__EXERCISE DIRECTIONS__.
Can you write out the material below again with "the data shows" replaced by "the chart shows" everywhere it appears and nothing else changed? Leave the pictures out of your answer.

BEGIN DATA

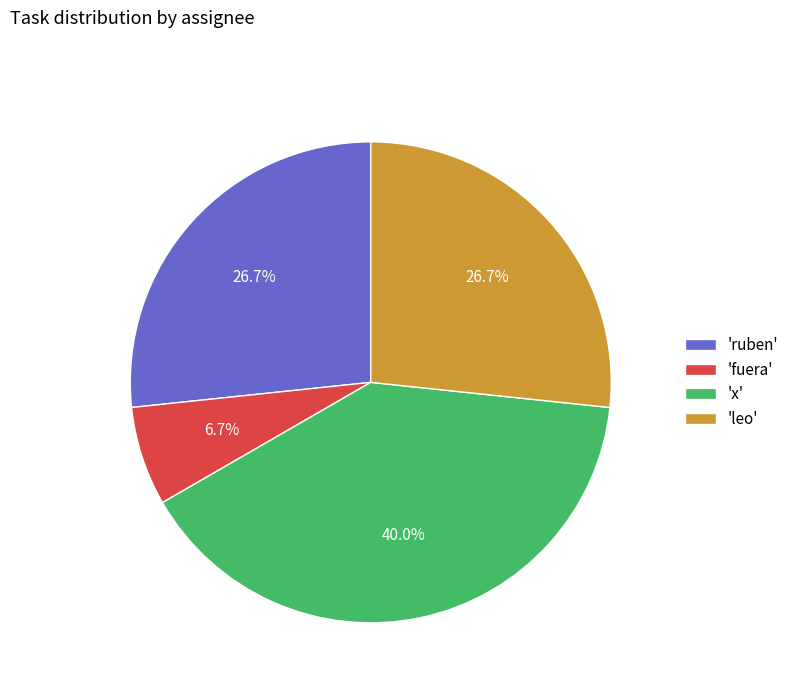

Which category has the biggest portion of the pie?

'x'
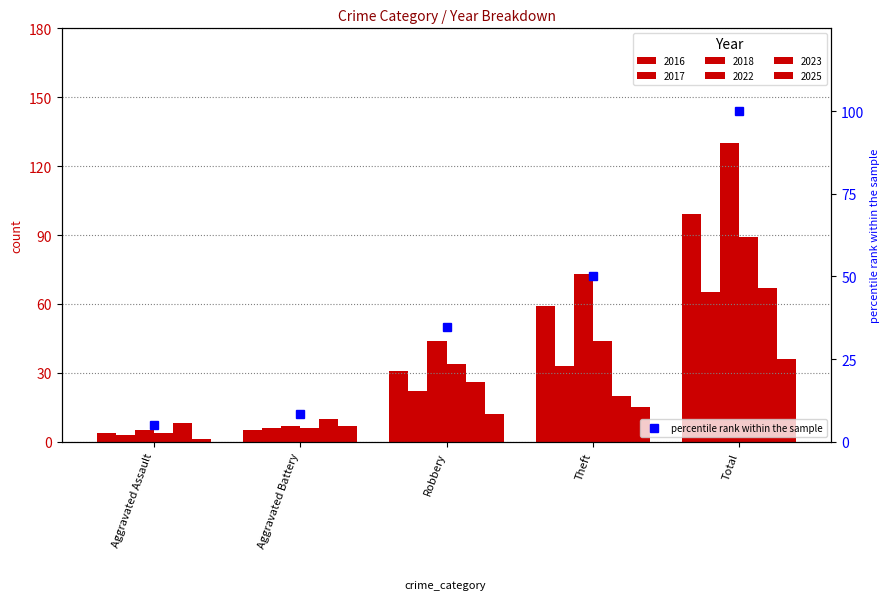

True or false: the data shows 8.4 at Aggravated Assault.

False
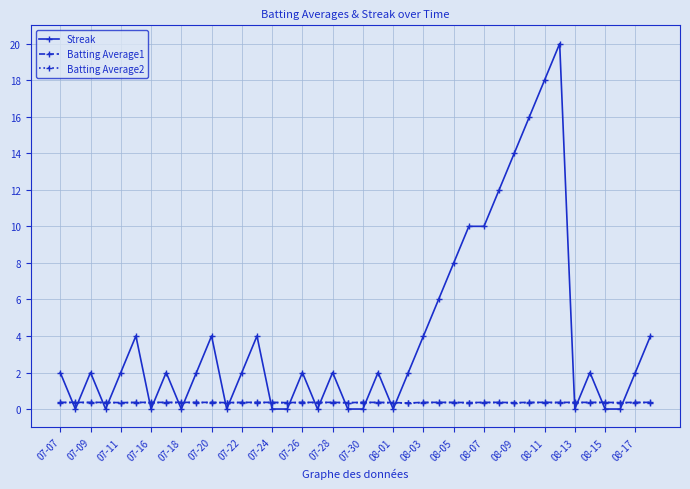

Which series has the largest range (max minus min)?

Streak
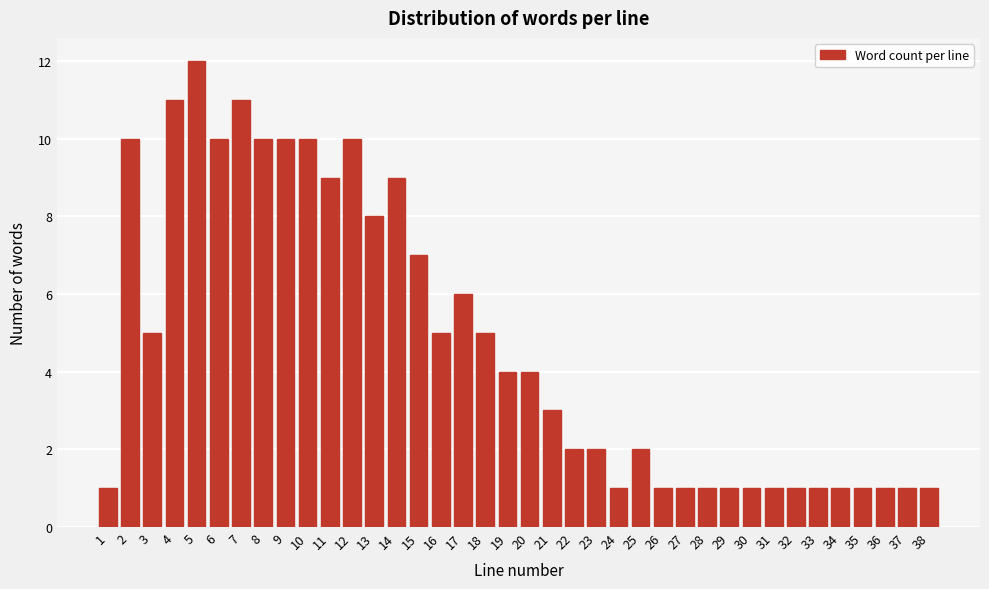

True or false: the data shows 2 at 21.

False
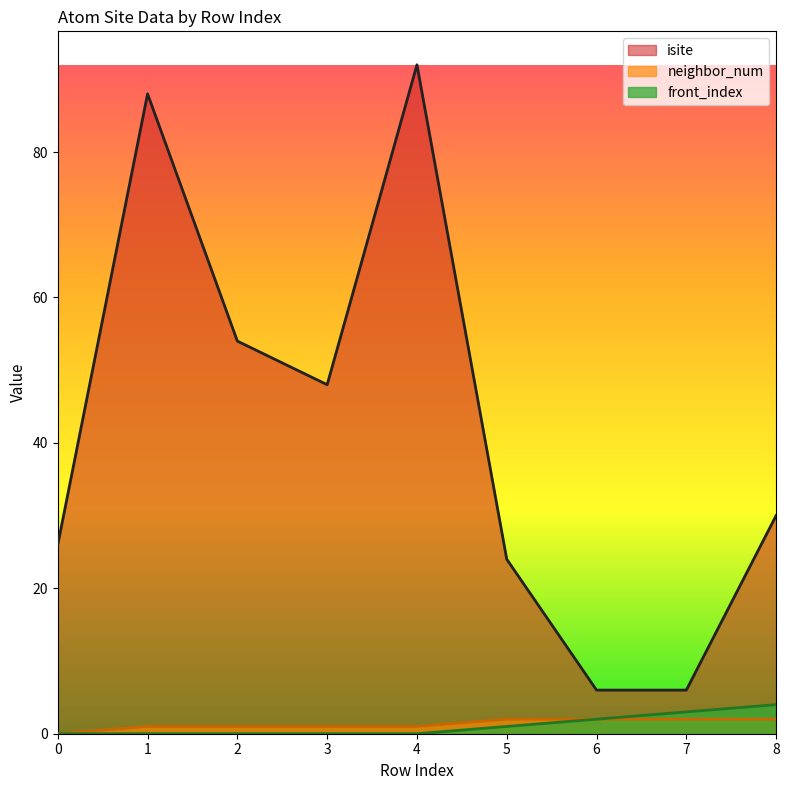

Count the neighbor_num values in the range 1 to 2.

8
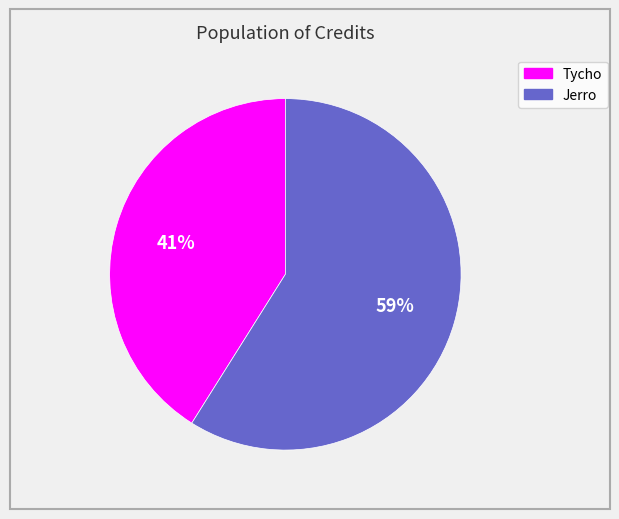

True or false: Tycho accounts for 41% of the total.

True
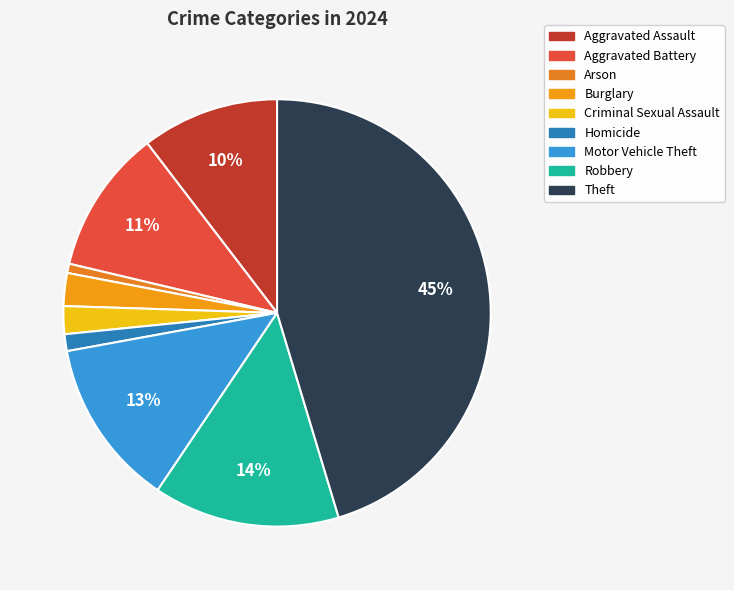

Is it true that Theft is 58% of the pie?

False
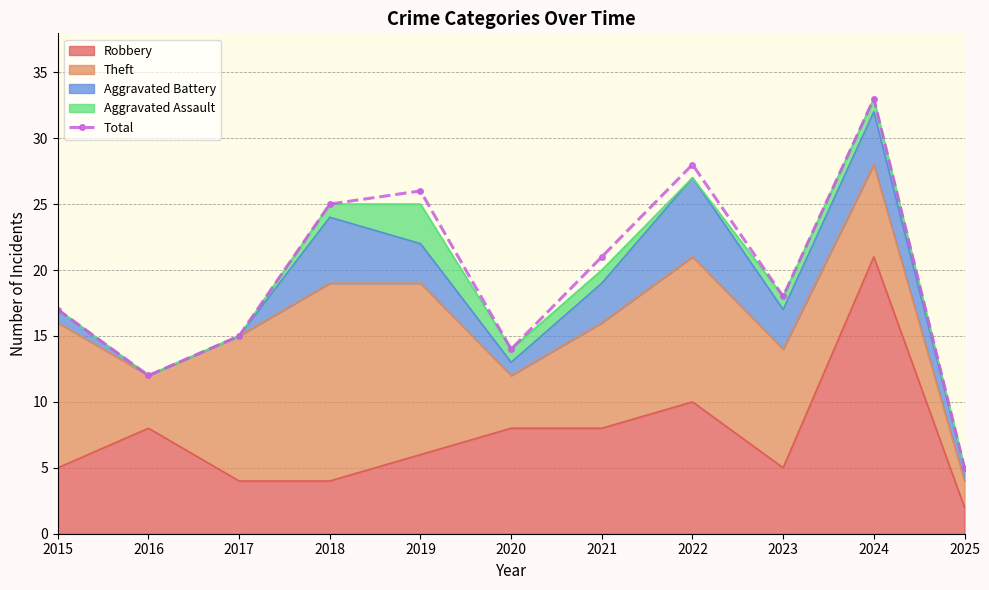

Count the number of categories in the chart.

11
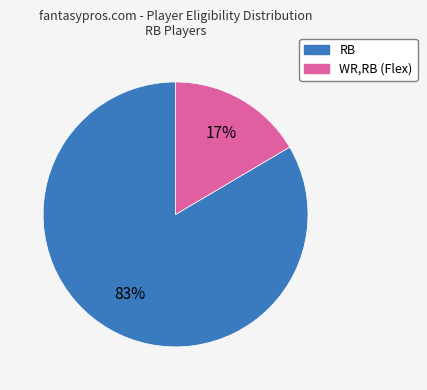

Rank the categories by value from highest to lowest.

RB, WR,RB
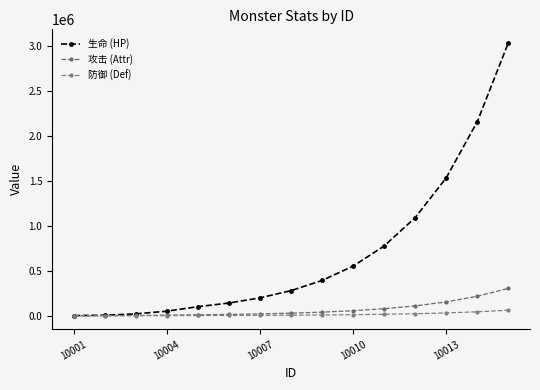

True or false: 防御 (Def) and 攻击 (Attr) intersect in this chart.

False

END DATA

__YOUR RESPONSE__.
Which category has the biggest portion of the pie?

'x'

True or false: the chart shows 8.4 at Aggravated Assault.

False

Which series has the largest range (max minus min)?

Streak

True or false: the chart shows 2 at 21.

False

Count the neighbor_num values in the range 1 to 2.

8

True or false: Tycho accounts for 41% of the total.

True

Is it true that Theft is 58% of the pie?

False

Count the number of categories in the chart.

11

Rank the categories by value from highest to lowest.

RB, WR,RB

True or false: 防御 (Def) and 攻击 (Attr) intersect in this chart.

False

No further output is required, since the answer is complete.